**SET EXERCISE**
Return the lines below word for word, starting at the line that contains "7h33 serves as reference." and ending at the line that contains "Log entry: 8h31". Leave the pictures out of your answer.

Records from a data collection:
# # # # # # #

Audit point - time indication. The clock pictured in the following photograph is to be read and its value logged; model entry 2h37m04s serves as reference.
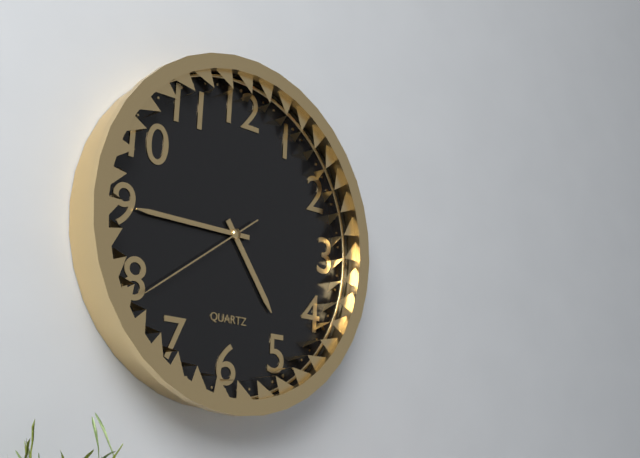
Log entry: 4h45m39s
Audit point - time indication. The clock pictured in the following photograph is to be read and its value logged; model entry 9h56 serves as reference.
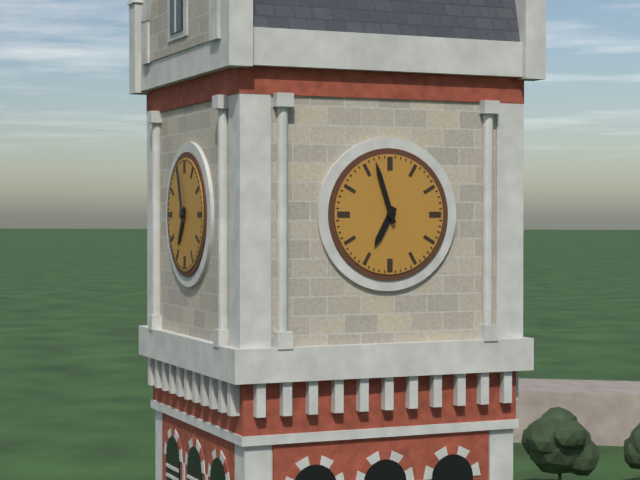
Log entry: 6h57
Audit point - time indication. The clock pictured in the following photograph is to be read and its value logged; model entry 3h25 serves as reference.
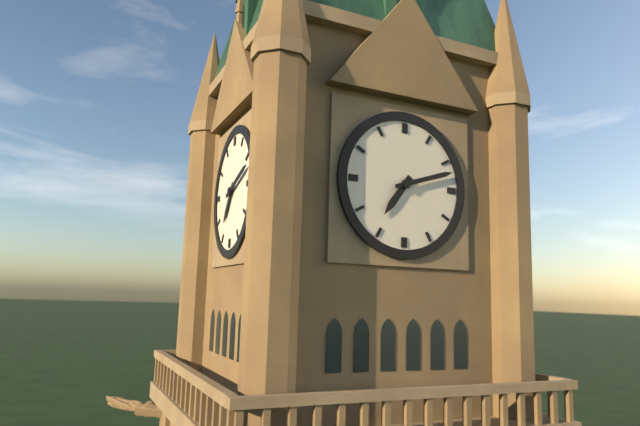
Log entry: 7h12
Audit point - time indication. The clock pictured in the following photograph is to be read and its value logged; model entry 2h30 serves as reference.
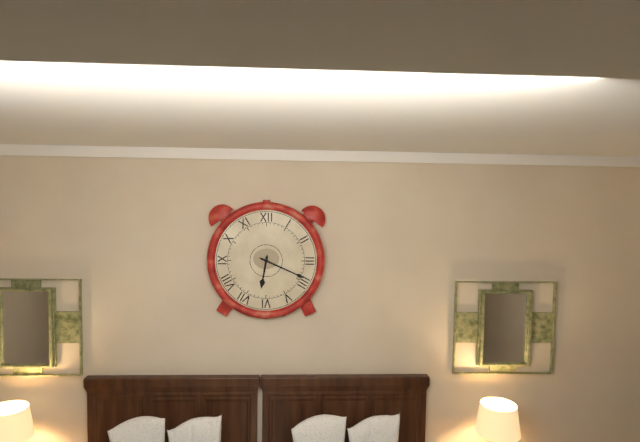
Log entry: 6h19
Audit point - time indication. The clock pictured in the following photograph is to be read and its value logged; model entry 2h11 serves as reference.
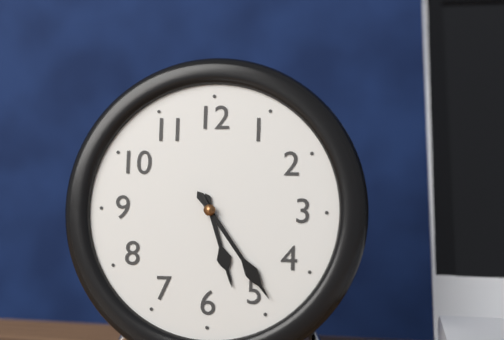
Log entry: 5h24
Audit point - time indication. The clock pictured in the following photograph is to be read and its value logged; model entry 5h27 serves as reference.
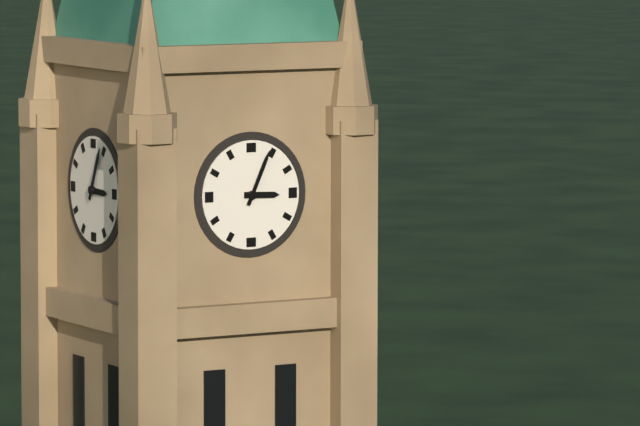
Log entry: 3h04
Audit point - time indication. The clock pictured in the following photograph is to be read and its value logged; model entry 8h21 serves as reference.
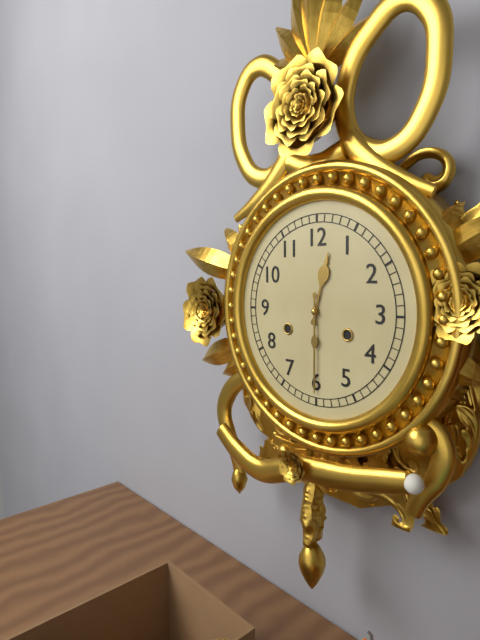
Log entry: 12h30
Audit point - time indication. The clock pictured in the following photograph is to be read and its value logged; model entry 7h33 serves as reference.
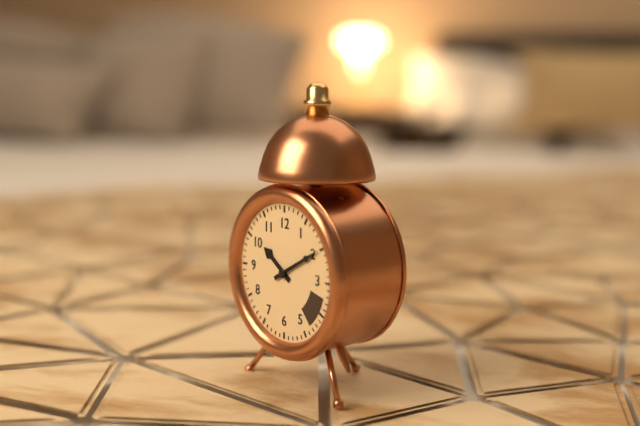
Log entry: 10h10
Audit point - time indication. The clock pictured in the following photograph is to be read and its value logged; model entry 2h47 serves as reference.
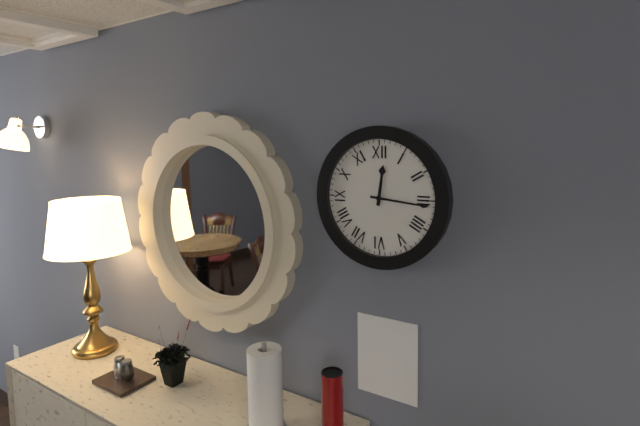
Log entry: 12h16
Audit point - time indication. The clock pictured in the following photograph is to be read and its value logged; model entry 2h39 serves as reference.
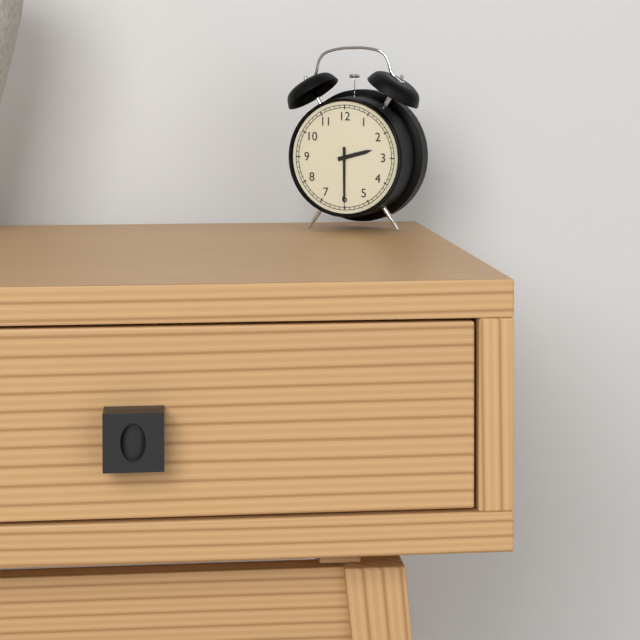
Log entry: 2h30
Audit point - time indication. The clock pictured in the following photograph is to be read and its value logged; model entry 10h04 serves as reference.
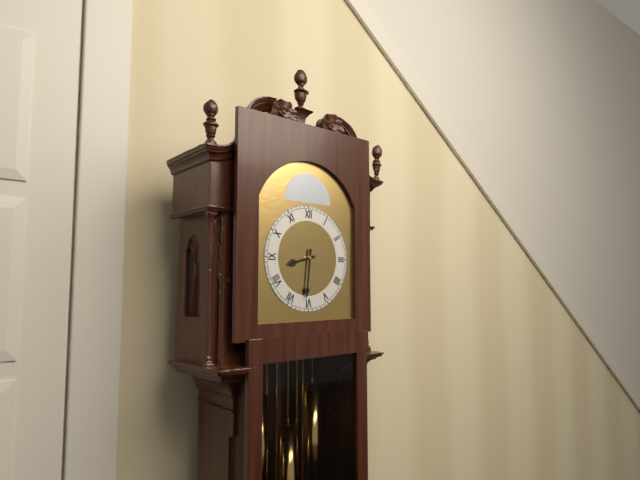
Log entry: 8h31
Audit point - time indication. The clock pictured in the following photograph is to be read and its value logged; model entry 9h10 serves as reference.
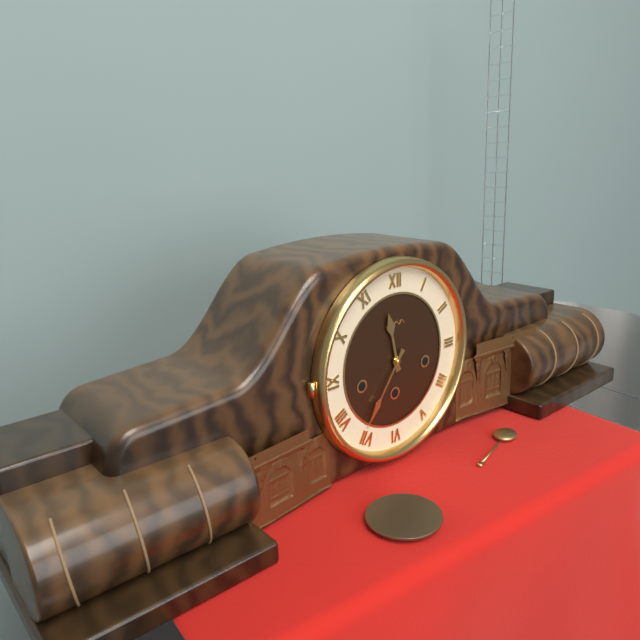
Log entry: 11h36
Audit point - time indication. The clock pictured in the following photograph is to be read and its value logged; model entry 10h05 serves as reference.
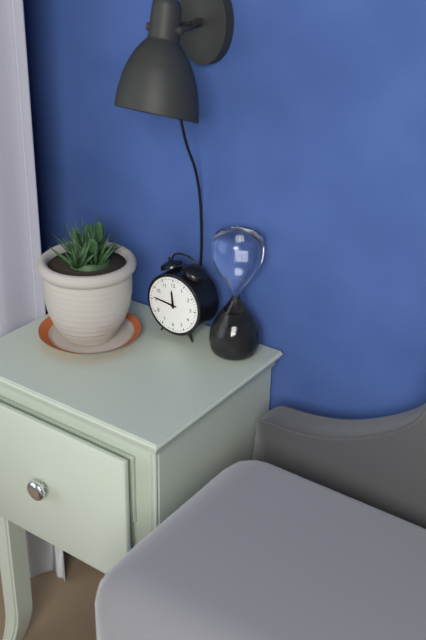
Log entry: 11h46
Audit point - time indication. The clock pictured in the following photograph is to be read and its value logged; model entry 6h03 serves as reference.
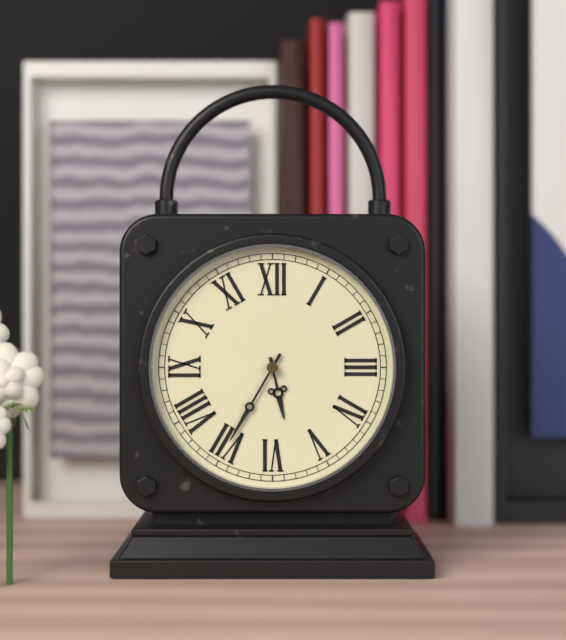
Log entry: 5h35
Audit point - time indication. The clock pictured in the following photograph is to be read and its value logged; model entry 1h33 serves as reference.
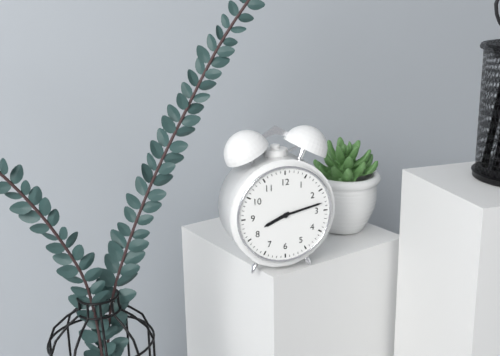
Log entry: 8h13
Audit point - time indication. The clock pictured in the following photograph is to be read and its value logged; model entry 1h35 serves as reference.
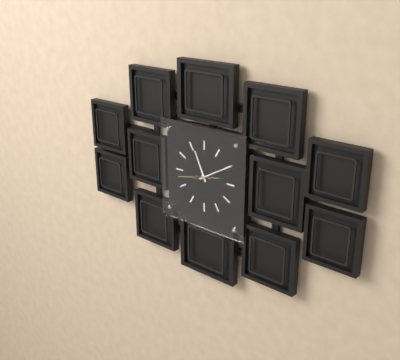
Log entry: 11h10
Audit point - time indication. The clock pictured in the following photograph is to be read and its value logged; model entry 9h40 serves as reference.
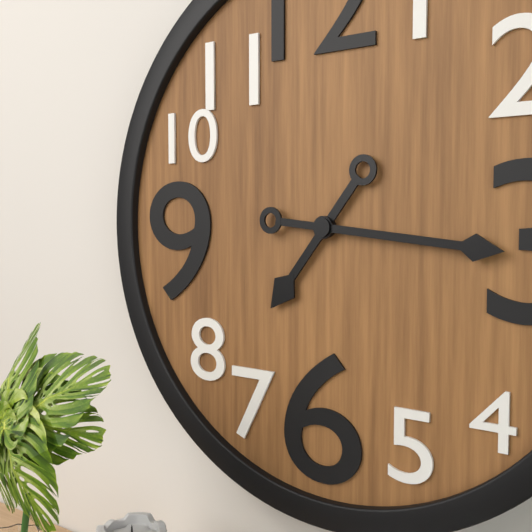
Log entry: 7h16
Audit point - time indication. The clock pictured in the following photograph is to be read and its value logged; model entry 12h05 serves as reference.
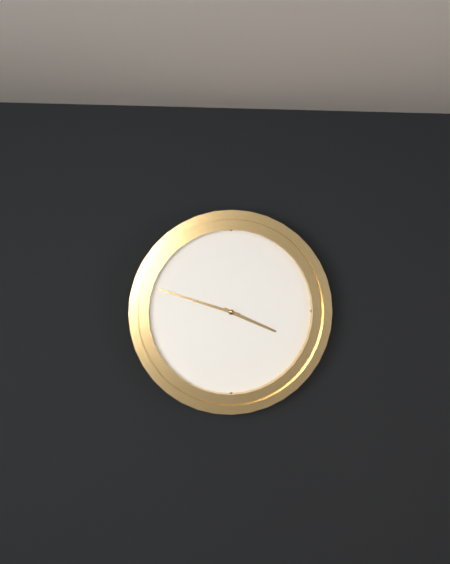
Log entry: 3h48
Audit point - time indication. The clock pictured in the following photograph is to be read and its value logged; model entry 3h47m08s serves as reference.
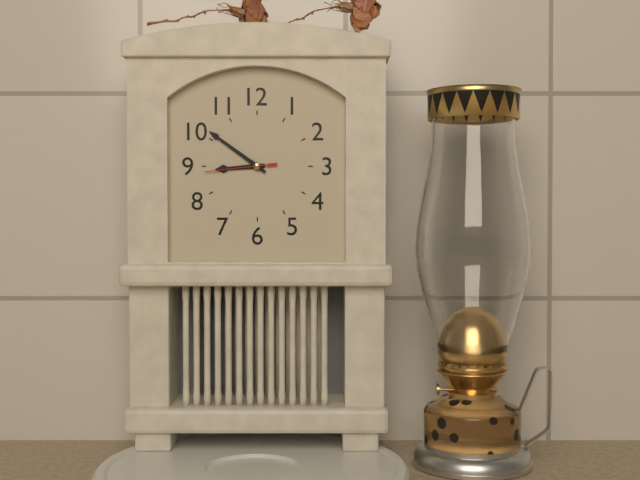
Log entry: 8h51m44s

# # # # # # #

**RESPONSE FOR THIS EXERCISE**
Audit point - time indication. The clock pictured in the following photograph is to be read and its value logged; model entry 7h33 serves as reference.
Log entry: 10h10
Audit point - time indication. The clock pictured in the following photograph is to be read and its value logged; model entry 2h47 serves as reference.
Log entry: 12h16
Audit point - time indication. The clock pictured in the following photograph is to be read and its value logged; model entry 2h39 serves as reference.
Log entry: 2h30
Audit point - time indication. The clock pictured in the following photograph is to be read and its value logged; model entry 10h04 serves as reference.
Log entry: 8h31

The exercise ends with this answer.